Adapting foundation models for medical image analysis requires finetuning them on a considerable amount of data because of extreme distribution shifts between natural (source) data used for pretraining and medical (target) data. However, collecting task-specific medical data for such finetuning at a central location raises many privacy concerns. Although Federated learning (FL) provides an effective means for training on private decentralized data, communication costs in federating large foundation models can quickly become a significant bottleneck, impacting the solution's scalability. In this work, we address this problem of efficient communication while ensuring effective learning in FL by combining the strengths of Parameter-Efficient Fine-tuning (PEFT) with FL. Specifically, we study plug-and-play Low-Rank Adapters (LoRA) in a federated manner to adapt the Segment Anything Model (SAM) for 3D medical image segmentation. Unlike prior works that utilize LoRA and finetune the entire decoder, we critically analyze the contribution of each granular component of SAM on finetuning performance. Thus, we identify specific layers to be federated that are very efficient in terms of communication cost while producing on-par accuracy.
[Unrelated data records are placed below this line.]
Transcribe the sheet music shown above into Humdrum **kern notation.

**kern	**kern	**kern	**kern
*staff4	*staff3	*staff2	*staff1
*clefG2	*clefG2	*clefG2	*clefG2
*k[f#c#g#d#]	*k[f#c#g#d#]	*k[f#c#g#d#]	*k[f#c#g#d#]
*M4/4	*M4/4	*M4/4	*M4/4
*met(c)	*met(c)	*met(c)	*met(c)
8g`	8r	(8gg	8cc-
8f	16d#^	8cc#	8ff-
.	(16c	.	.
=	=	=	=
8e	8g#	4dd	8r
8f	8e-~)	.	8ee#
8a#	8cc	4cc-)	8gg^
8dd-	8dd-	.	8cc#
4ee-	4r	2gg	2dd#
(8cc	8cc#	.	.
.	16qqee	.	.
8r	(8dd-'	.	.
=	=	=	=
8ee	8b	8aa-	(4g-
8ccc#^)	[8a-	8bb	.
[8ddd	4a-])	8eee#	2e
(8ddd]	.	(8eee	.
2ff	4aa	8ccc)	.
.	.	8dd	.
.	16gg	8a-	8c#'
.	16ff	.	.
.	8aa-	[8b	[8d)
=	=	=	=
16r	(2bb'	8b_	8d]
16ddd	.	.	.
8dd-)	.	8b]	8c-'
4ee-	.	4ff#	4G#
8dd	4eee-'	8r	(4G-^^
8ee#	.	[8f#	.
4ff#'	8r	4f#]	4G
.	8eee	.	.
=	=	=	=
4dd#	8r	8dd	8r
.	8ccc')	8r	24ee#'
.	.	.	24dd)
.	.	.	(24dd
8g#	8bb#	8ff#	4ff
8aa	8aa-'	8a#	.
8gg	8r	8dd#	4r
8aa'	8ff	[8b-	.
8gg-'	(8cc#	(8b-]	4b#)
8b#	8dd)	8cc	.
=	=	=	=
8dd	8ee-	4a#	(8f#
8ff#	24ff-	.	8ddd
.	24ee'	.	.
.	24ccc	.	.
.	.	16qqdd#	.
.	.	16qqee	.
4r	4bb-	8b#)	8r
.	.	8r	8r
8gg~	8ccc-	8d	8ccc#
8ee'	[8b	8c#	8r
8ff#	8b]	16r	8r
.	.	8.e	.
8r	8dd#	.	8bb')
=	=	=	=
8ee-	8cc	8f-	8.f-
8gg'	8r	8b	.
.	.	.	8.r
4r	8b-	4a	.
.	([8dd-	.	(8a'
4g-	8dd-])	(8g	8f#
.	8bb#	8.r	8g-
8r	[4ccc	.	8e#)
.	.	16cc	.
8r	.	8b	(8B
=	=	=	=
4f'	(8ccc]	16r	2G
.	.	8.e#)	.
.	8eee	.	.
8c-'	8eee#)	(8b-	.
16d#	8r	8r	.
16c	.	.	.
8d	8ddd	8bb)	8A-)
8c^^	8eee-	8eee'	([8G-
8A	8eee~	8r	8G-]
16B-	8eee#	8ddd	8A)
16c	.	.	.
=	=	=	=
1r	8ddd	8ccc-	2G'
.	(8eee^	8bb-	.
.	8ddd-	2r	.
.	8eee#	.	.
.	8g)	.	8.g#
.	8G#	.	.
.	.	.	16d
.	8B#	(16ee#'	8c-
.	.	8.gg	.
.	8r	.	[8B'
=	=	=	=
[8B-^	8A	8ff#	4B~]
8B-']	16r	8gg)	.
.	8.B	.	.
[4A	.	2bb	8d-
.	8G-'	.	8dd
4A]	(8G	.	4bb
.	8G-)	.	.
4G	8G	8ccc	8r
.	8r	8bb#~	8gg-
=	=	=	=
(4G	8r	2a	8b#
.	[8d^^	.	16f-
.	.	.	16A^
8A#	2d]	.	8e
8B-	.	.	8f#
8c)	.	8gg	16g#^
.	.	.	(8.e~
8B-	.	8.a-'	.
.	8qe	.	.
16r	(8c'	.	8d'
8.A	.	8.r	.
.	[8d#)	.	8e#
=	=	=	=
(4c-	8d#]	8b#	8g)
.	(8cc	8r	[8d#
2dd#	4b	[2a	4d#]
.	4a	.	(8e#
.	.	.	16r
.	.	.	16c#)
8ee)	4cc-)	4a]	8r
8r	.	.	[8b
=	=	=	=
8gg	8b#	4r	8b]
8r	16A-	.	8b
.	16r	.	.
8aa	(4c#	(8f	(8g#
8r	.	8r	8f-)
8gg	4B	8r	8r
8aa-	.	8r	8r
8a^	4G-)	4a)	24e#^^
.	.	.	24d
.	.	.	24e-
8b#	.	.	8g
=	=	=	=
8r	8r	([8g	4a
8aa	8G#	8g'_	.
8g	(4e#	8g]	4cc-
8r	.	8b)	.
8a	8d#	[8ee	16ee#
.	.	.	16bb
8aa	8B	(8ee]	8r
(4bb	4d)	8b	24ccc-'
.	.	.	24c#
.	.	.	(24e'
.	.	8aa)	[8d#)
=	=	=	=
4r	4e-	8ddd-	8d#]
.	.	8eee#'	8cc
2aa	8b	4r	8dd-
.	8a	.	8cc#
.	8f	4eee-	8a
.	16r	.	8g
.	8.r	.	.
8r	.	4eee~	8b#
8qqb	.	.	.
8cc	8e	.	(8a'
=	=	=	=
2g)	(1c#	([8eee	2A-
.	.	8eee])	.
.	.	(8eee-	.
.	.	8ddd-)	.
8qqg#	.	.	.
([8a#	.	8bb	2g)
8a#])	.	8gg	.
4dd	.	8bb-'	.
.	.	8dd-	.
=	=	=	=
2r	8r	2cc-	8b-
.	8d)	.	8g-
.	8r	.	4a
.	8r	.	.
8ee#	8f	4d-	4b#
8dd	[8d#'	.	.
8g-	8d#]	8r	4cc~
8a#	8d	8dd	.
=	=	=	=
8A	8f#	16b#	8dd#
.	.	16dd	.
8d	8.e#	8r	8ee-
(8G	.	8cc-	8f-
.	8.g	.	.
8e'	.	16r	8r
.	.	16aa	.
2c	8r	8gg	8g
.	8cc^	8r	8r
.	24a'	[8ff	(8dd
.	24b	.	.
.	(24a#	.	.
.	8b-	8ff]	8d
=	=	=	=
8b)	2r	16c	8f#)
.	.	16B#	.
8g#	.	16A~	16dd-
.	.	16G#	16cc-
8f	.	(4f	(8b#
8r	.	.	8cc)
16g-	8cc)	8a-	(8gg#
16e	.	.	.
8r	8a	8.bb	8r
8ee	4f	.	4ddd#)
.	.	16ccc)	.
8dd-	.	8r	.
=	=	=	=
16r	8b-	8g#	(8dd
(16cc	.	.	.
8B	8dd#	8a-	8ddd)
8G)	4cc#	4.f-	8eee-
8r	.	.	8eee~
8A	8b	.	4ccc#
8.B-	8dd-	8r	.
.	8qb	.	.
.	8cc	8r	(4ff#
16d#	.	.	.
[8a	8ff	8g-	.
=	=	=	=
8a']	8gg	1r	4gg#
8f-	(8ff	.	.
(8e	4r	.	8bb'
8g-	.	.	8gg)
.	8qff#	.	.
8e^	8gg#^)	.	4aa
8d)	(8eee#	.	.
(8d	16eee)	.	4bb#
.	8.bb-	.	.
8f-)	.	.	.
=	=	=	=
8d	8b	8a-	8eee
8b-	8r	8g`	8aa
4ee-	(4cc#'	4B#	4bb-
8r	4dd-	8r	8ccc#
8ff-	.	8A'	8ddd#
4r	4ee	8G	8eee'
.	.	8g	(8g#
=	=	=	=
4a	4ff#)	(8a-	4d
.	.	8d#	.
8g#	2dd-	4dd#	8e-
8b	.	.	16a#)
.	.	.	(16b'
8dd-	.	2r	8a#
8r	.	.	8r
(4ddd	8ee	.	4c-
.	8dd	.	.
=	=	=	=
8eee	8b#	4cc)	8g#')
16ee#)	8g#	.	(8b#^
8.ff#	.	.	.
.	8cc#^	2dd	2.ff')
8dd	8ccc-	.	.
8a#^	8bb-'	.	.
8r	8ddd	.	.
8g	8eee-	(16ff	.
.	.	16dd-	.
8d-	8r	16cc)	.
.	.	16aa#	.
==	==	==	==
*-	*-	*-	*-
Our experiments show that retaining the parameters of the SAM model (including most of the decoder) in their original state during adaptation is beneficial because fine-tuning on small datasets tends to distort the inherent capabilities of the underlying foundation model. On Fed-KiTS, our approach decreases communication cost (~48x) compared to full fine-tuning while increasing performance (~6% Dice score) in 3D segmentation tasks. Our approach performs similar to SAMed while achieving ~2.8x reduction in communication and parameters to be finetuned. We further validate our approach with experiments on Fed-IXI and Prostate MRI datasets.

翻译：将基础模型应用于医学图像分析时，由于预训练使用的自然（源）数据与医学（目标）数据之间存在极大的分布偏移，通常需要大量数据进行微调。然而，在中心化位置收集此类任务特定的医学数据会引发诸多隐私问题。尽管联邦学习（FL）为在私有分散数据上进行训练提供了有效手段，但联邦化大型基础模型时的通信成本可能迅速成为显著瓶颈，影响解决方案的可扩展性。在本研究中，我们通过结合参数高效微调（PEFT）与联邦学习的优势，解决了在确保联邦学习中有效学习的同时实现高效通信的问题。具体而言，我们以联邦方式研究即插即用的低秩适配器（LoRA），用于使Segment Anything Model（SAM）适应三维医学图像分割任务。与先前利用LoRA并微调整个解码器的工作不同，我们批判性地分析了SAM各粒度组件对微调性能的贡献。因此，我们确定了需要联邦化的特定层，这些层在通信成本方面非常高效，同时能产生相当的精度。我们的实验表明，在适应过程中保持SAM模型参数（包括大部分解码器）的原始状态是有益的，因为在小数据集上进行微调往往会扭曲底层基础模型的固有能力。在Fed-KiTS数据集上，我们的方法相比全参数微调降低了通信成本（约48倍），同时在三维分割任务中提升了性能（约6% Dice分数）。我们的方法在达到与SAMed相当性能的同时，实现了约2.8倍的通信及待微调参数量的减少。我们通过在Fed-IXI和前列腺MRI数据集上的实验进一步验证了该方法的有效性。